WORK REQUEST ▸ Read the listing and extract each line that includes the word "disabled".

DATA IN THIS EXERCISE ▸
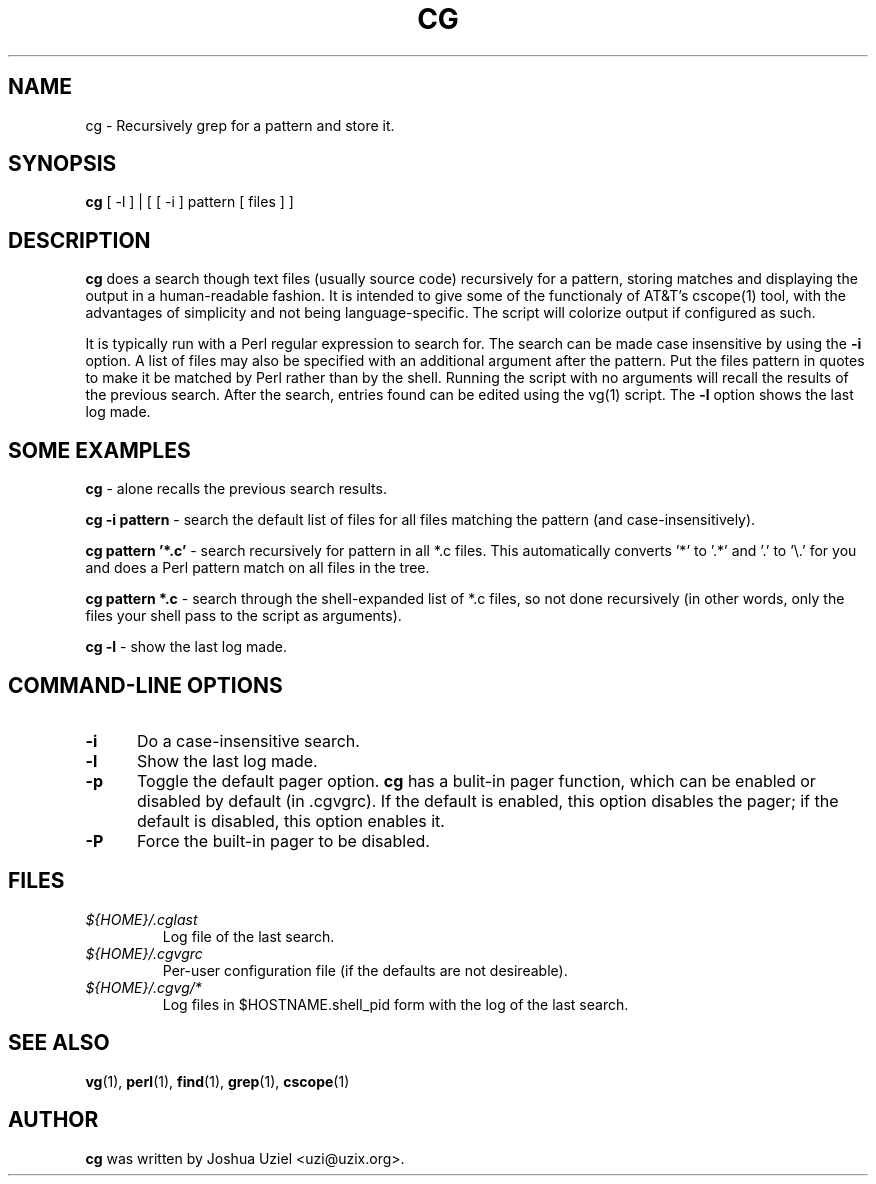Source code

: .\"             -*-Nroff-*-
.\"
.TH CG 1 "29 Aug 2000" "" ""
.SH NAME
cg \- Recursively grep for a pattern and store it.
.SH SYNOPSIS
.B cg 
[ -l ] | [ [ -i ] pattern [ files ] ]
.SH DESCRIPTION
.B "cg "
does a search though text files (usually source code) recursively
for a pattern, storing matches and displaying the output in a
human-readable fashion.  It is intended to give some of the
functionaly of AT&T's cscope(1) tool, with the advantages of
simplicity and not being language-specific.  The script will
colorize output if configured as such.
.sp
It is typically run with a Perl regular expression to search for.
The search can be made case insensitive by using the
.B -i
option.  A list of files may also be specified with an additional
argument after the pattern.  Put the files pattern in quotes to
make it be matched by Perl rather than by the shell.  Running the
script with no arguments will recall the results of the previous
search.  After the search, entries found can be edited using the
vg(1) script.  The
.B -l
option shows the last log made.
.PP
.SH "SOME EXAMPLES"
.B cg
- alone recalls the previous search results.
.sp
.B cg \-i pattern
- search the default list of files for all files matching the pattern
(and case-insensitively).
.sp
.B cg pattern '*.c'
- search recursively for pattern in all *.c files.  This automatically
converts '*' to '.*' and '.' to '\\.' for you and does a Perl pattern
match on all files in the tree.
.sp
.B cg pattern *.c
- search through the shell-expanded list of *.c files, so not done
recursively (in other words, only the files your shell pass to the
script as arguments).
.sp
.B cg \-l
- show the last log made.
.PP
.SH "COMMAND\-LINE OPTIONS"
.TP 0.5i
.B "\-i "
Do a case-insensitive search.
.TP 0.5i
.B "\-l "
Show the last log made.
.TP 0.5i
.B "\-p "
Toggle the default pager option.  
.B cg
has a bulit-in pager function, which can be enabled or disabled by
default (in .cgvgrc).  If the default is enabled, this option disables
the pager; if the default is disabled, this option enables it.
.TP 0.5i
.B "\-P "
Force the built-in pager to be disabled.



.SH FILES
.ne 3
.TP
.I ${HOME}/.cglast
Log file of the last search.
.ne 3
.TP
.I ${HOME}/.cgvgrc
Per-user configuration file (if the defaults are not desireable).
.ne 3
.TP
.I ${HOME}/.cgvg/*
Log files in $HOSTNAME.shell_pid form with the log of the last search.
.fi

.SH "SEE ALSO"
.BR vg (1),
.BR perl (1),
.BR find (1),
.BR grep (1),
.BR cscope (1)

.SH AUTHOR
.B cg
was written by Joshua Uziel <uzi@uzix.org>.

WRITTEN SOLUTION ▸
has a bulit-in pager function, which can be enabled or disabled by
the pager; if the default is disabled, this option enables it.
Force the built-in pager to be disabled.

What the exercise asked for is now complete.